In questa resistenza ancora aperta contro il potere mafioso che il giorno dopo ha minacciato don Luigi Ciotti con le scritte sui muri della Curia che lo ospitava, anche noi Trentini dobbiamo ritenerci “tutti sbirri” (come hanno ribattuto quelli di “Libera” nella marcia nazionale) per difendere e diffondere la cultura della legalità.

“Bisogna azzerare le zone grigie, quelle della complicità, che sono il terreno di coltura di tante trame corruttive”. Eccolo, il rischio dell’omertà che diventa consenso implicito, dell’omologazione che nasce dalla rinuncia a “pensare con la propria testa”, ad affermare la propria dignità e libertà.
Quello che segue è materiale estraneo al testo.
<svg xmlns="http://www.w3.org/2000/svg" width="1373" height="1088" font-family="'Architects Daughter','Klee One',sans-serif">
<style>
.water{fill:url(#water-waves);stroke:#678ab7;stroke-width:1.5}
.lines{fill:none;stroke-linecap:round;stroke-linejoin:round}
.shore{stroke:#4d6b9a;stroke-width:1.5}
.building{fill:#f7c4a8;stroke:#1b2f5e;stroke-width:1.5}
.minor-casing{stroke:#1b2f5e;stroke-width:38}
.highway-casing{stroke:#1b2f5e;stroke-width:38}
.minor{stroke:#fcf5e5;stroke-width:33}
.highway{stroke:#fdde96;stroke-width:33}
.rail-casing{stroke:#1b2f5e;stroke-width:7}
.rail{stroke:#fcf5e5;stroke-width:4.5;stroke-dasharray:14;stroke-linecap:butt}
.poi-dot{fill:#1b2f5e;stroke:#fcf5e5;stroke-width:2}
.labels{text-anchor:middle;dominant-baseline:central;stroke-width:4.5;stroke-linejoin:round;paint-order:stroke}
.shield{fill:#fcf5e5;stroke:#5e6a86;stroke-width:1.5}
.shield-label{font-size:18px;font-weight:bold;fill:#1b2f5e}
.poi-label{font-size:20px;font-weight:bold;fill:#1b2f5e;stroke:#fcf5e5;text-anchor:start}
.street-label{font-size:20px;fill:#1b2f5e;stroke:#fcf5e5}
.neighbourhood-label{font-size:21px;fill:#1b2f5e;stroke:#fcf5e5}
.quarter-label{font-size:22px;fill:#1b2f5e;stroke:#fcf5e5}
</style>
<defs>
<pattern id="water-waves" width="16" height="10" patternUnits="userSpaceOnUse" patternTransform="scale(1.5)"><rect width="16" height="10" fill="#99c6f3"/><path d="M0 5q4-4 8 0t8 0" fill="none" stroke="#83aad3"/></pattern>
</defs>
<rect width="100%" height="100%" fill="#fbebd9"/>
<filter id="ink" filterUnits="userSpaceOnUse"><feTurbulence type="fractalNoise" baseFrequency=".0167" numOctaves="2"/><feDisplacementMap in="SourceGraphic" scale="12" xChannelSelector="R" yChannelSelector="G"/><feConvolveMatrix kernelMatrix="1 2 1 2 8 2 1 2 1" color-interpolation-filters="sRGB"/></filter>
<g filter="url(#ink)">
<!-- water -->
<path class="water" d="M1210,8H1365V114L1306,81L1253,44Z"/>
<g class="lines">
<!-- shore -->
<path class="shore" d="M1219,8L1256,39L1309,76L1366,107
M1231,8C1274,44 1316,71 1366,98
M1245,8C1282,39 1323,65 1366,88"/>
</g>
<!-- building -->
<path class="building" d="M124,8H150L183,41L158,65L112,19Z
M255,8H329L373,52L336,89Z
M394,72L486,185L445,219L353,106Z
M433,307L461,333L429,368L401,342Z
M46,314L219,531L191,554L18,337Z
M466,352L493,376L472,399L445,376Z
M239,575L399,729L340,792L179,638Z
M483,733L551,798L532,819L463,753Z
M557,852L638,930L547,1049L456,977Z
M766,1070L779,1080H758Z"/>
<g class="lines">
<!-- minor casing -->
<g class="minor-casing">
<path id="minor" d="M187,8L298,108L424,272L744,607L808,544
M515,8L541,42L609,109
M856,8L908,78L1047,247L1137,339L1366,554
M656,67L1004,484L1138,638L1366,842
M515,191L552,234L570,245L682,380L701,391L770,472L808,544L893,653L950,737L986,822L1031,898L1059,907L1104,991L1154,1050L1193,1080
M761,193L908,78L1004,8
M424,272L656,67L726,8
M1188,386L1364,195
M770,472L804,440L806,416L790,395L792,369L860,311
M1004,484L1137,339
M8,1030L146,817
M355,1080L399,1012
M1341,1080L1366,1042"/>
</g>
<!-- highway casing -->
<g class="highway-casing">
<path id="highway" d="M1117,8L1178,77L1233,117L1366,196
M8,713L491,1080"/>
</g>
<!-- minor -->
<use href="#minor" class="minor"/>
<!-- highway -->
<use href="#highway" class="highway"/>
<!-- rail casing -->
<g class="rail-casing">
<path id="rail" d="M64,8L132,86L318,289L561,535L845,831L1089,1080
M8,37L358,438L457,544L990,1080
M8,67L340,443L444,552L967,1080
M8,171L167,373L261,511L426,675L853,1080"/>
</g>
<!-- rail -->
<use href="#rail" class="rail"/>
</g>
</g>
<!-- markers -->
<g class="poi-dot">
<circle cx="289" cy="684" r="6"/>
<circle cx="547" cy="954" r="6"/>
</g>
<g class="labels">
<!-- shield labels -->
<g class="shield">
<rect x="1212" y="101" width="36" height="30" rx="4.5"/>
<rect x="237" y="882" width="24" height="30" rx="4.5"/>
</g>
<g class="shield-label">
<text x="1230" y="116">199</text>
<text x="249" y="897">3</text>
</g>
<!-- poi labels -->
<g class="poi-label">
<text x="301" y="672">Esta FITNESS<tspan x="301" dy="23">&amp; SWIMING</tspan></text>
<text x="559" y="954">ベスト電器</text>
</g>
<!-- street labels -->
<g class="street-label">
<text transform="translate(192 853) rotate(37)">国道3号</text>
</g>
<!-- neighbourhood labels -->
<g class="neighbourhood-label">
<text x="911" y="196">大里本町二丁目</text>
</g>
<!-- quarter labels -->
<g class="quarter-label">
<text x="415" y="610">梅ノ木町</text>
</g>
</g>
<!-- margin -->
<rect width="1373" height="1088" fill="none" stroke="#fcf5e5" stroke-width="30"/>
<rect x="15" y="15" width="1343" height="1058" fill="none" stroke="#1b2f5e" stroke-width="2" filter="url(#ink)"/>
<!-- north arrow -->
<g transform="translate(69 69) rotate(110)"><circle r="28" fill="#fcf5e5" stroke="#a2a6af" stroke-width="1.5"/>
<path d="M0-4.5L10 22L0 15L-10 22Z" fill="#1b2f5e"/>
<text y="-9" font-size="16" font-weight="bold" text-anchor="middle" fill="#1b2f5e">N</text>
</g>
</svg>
A Locri domenica ha risposto Bolzano, dove nelle stesse ore veniva festeggiato come beato un giovane che 70 anni fa si era fatto guidare dalla propria capacità critica, irrobustita insieme ad un gruppetto di coraggiosi giovani dell’Azione Cattolica. In tempi in cui non era facile – anzi, richiedeva il rischio della vita – tirarsi fuori dalle “zone grigie della complicità” con l’emergente potere totalitario, Josef Mayr-Nusser ha saputo affermato il primato della propria coscienza di cittadino “obiettore” e anche di cristiano.

Potremo accostare all’impiegato Josef  il giovane religioso della Bolghera, padre Mario Borzaga, che giovedì 24 ricordiamo nella Giornata dei Missionari Martiri. Anch’egli evitò le zone grigie, mettendo nero su bianco la presa di distanza dal potere violento dei guerriglieri comunisti ein Laos, consapevole che questo poteva significare la condanna a morte per lui e per i suoi catechisti.
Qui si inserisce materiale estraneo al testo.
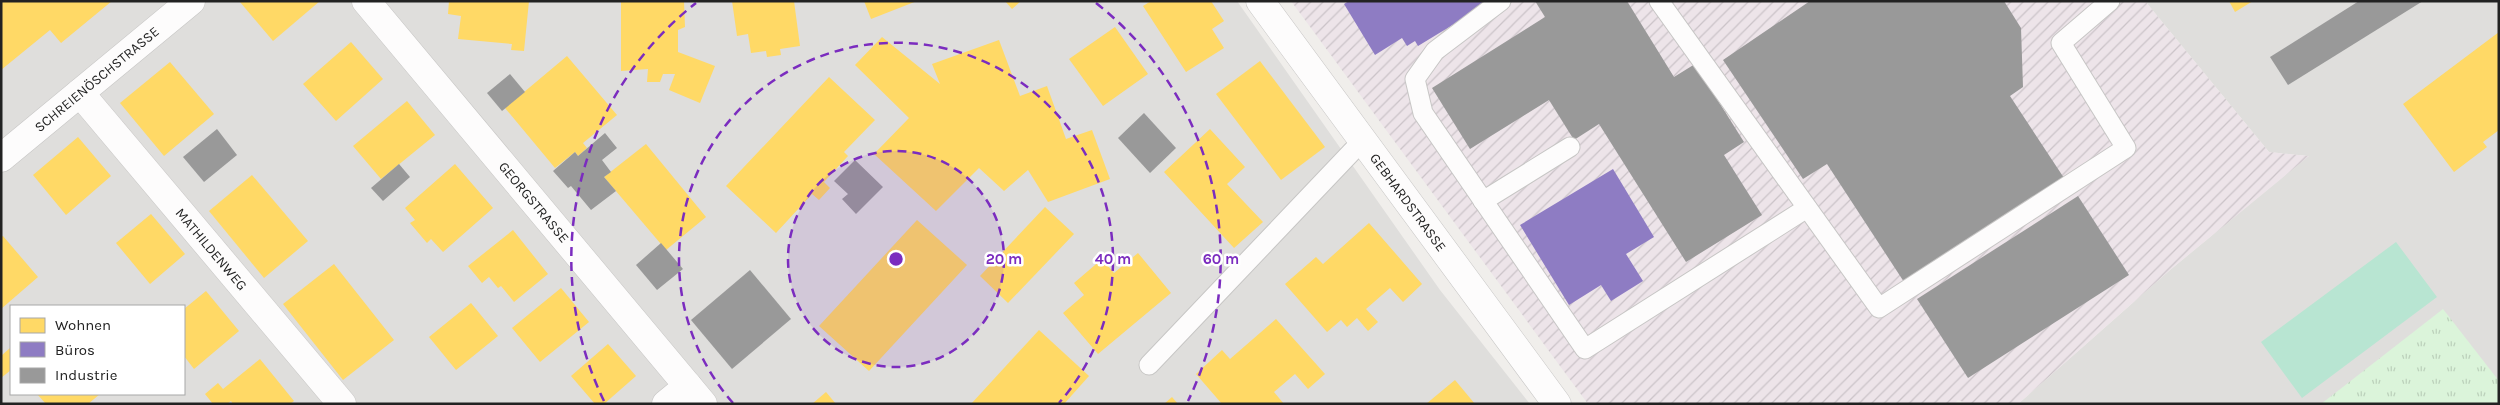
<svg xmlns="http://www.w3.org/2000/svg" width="2500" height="405" font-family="Karla,sans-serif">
<defs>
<pattern id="industrial-furrows" width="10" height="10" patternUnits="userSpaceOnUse" patternTransform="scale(1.25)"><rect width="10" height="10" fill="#ede4e9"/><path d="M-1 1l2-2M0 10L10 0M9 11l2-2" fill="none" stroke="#cbc3c8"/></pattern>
<pattern id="park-tufts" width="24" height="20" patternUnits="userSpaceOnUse" patternTransform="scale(1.25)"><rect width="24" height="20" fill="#dbf4da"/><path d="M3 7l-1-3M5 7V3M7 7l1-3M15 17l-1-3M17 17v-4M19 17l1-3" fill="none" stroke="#bcd1bb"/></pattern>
</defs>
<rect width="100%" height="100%" fill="#f0eeeb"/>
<g fill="#dfdedc" fill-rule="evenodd">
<path d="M1,1H1237L1440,290L1530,404H1ZM11,306H184V394H11Z"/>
<polygon points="2145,1 2499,1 2499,404 2018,404 2170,270 2308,156 2269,152"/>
</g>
<polygon fill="url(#industrial-furrows)" points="1291,1 2145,1 2269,152 2309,156 2170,270 2018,404 1969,404 1958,400 1954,404 1588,404"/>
<polygon fill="url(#park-tufts)" points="2443,309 2499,381 2499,404 2321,404"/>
<polygon fill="#b8e5d2" points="2396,242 2437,297 2302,398 2261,342"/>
<g fill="#ffd966">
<polygon points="1,1 112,1 61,43 50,30 1,70"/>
<polygon points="242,1 320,1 273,41 240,2"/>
<polygon points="449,1 529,1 524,51 511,50 512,44 458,39 461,16 448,14"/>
<polygon points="621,1 684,1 685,27 678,30 678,52 715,66 700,103 669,90 675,74 663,74 660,82 647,82 648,69 621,71"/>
<polygon points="732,1 794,1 800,46 780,49 781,55 767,57 766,51 751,53 748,34 737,36"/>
<polygon points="864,1 917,1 871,19"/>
<polygon points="1005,1 1021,1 1012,9"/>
<polygon points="1151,1 1211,1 1224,21 1212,29 1224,48 1186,72 1143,6"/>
<polygon points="2229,1 2253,1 2235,12"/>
<polygon points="1115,27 1148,74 1103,106 1069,59"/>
<polygon points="2499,32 2499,130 2483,142 2487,147 2454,172 2403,104"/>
<polygon points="882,37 940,84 932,64 999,40 1020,96 1047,86 1066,139 1092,130 1110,179 1048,202 1028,170 1004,191 979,168 936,211 874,154 909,118 855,65"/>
<polygon points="351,42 383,79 336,121 303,84"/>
<polygon points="567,56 617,115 583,143 587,148 578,156 575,152 555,168 505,108"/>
<polygon points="1260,61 1325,147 1281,180 1216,94"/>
<polygon points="170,62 214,114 164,156 120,103"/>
<polygon points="829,77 875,120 844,152 848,156 824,182 830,188 819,200 812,194 776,233 726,186"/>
<polygon points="407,101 435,135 381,179 353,146"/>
<polygon points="1210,129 1245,167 1227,184 1263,222 1234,248 1164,172"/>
<polygon points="78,137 111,176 66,215 33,175"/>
<polygon points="646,144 706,217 666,250 604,177"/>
<polygon points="455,164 493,208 443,252 431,239 427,243 410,223 415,220 405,208"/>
<polygon points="252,175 308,241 264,278 209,211"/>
<polygon points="1045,207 1074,234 1008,303 980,276"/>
<polygon points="151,214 185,254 150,284 116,243"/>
<polygon points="917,220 967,265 869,371 819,326"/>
<polygon points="1369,223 1422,284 1403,302 1390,288 1366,309 1378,322 1368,331 1357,318 1347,327 1341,320 1327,332 1285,284 1316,257 1323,264"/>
<polygon points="513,230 548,274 514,302 501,286 498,288 489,277 482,283 468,266"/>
<polygon points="3,236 38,277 1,309 1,237"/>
<polygon points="1138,253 1171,293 1098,354 1063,313 1084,295 1074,283 1102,259 1114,273"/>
<polygon points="334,264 394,340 343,380 283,304"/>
<polygon points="561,288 589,322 540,362 512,328"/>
<polygon points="206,291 239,331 194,369 184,356 184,309"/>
<polygon points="471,303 498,336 456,370 429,337"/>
<polygon points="1276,319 1325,374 1308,389 1295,374 1274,392 1284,404 1222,404 1196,374 1222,350 1230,359"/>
<polygon points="1039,330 1089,376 1064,404 971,404"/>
<polygon points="608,344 636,376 604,404 595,404 571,376"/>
<polygon points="10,348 11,370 1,378 1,356"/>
<polygon points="260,359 294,401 290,404 233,404 231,401 227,404 213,404 205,394 218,383 223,389"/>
<polygon points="1455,380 1475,404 1426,404"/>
<polygon points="826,392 836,404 812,404"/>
<polygon points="37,394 100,394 88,404 46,404"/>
<polygon points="1172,397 1178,404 1164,404"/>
</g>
<g fill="#8e7cc3">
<polygon points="1349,1 1492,1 1418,46 1415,41 1407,46 1402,38 1375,55 1344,4"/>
<polygon points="1613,169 1654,237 1626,254 1643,281 1611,301 1601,285 1569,305 1520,225"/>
</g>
<g fill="#999">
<polygon points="1535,1 1627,1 1674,77 1695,64 1744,142 1724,155 1762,215 1686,262 1599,124 1574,140 1549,100 1470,149 1432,88 1545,17"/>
<polygon points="1810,1 2004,1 2021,28 2023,87 2010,96 2064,178 1906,285 1827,164 1803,179 1723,60"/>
<polygon points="2359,1 2423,1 2288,85 2270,57"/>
<polygon points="510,74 525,92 502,111 487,93"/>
<polygon points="1144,113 1176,148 1150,173 1118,138"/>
<polygon points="217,129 237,155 204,182 183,157"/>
<polygon points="605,133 617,148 602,160 611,172 604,177 616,191 591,210 571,186 568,188 553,171 575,152 578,156"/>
<polygon points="855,160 883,187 856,214 842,199 848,194 834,181"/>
<polygon points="399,164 410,177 383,201 371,188"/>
<polygon points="2078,196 2129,275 1968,378 1917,299"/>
<polygon points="661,243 683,269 657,290 636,265"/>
<polygon points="750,270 791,319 732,369 691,320"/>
</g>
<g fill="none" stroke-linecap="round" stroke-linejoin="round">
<g stroke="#c7c6c5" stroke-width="21">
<g id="lane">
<polyline points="1501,1 1435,51 1415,79 1423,113 1585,349 1807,208"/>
<polyline points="1659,1 1879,308 2126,148 2061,43 2110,1"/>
<polyline points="1483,201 1570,147"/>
<polyline points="1149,365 1363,140"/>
</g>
</g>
<g stroke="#c7c6c5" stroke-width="29">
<g id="street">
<path id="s1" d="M366,1L703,404"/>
<path id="s2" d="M1260,1L1557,404"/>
<path id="s3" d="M80,93L342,404"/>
<path id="s4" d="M1,158L191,1"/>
<polyline points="666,404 688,386"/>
</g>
</g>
<use href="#lane" stroke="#fdfcfc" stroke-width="19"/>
<use href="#street" stroke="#fdfcfc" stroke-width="28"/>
</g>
<circle cx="896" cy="259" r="108" fill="#7b2cbf" fill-opacity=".12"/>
<g fill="none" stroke="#7b2cbf" stroke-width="2.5" stroke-dasharray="9 6">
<circle cx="896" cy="259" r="108"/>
<path d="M733 403A217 217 0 1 1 1059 403"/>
<path d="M604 401A325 325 0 0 1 696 3M1096 3A325 325 0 0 1 1188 401"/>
</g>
<g text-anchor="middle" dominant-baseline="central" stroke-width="5" stroke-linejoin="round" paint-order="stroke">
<g font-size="14" fill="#222" stroke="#fff">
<text stroke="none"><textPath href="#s4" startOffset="124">SCHREIENÖSCHSTRASSE</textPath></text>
<text stroke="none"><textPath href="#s2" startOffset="250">GEBHARDSTRASSE</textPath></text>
<text stroke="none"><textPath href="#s1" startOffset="262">GEORGSTRASSE</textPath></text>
<text stroke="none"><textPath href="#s3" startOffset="204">MATHILDENWEG</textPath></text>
</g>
</g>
<circle cx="896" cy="259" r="8" fill="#7b2cbf" stroke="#fff" stroke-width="2.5"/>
<g font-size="15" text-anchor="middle" font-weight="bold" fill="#7b2cbf" stroke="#fff" stroke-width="5" stroke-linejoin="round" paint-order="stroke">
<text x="1004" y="264">20 m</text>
<text x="1113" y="264">40 m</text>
<text x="1221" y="264">60 m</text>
</g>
<rect width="2500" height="405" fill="none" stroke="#222222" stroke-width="5"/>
<rect x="10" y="305" width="175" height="90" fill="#ffffff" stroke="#a7a7a7"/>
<rect x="20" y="318" width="25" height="15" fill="#ffd966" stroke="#a7a7a7"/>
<text x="55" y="330" font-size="15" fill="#222222">Wohnen</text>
<rect x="20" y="342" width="25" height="15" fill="#8e7cc3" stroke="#a7a7a7"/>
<text x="55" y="355" font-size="15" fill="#222222">Büros</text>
<rect x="20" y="368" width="25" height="15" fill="#999999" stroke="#a7a7a7"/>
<text x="55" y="380" font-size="15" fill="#222222">Industrie</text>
</svg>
Dovremo interrogarci su quali siano oggi queste zone a rischio di complicità, che ci trovano indifferenti invece che obiettori. Una superpotenza che mostra i muscoli progettando muri alle frontiere? Un’internazionale del terrorismo che trova reclute in Occidente? Una cultura che riscrive le regole naturali della procreazione “affittando” il grembo di donne che non vedranno il frutto del loro seno? Un ciarpame d’intrattenimento televisivo che arriva a schernire le ragazze dell’Est, schierandosi con i peggiori maschilisti? Parliamone, non solo di sabato.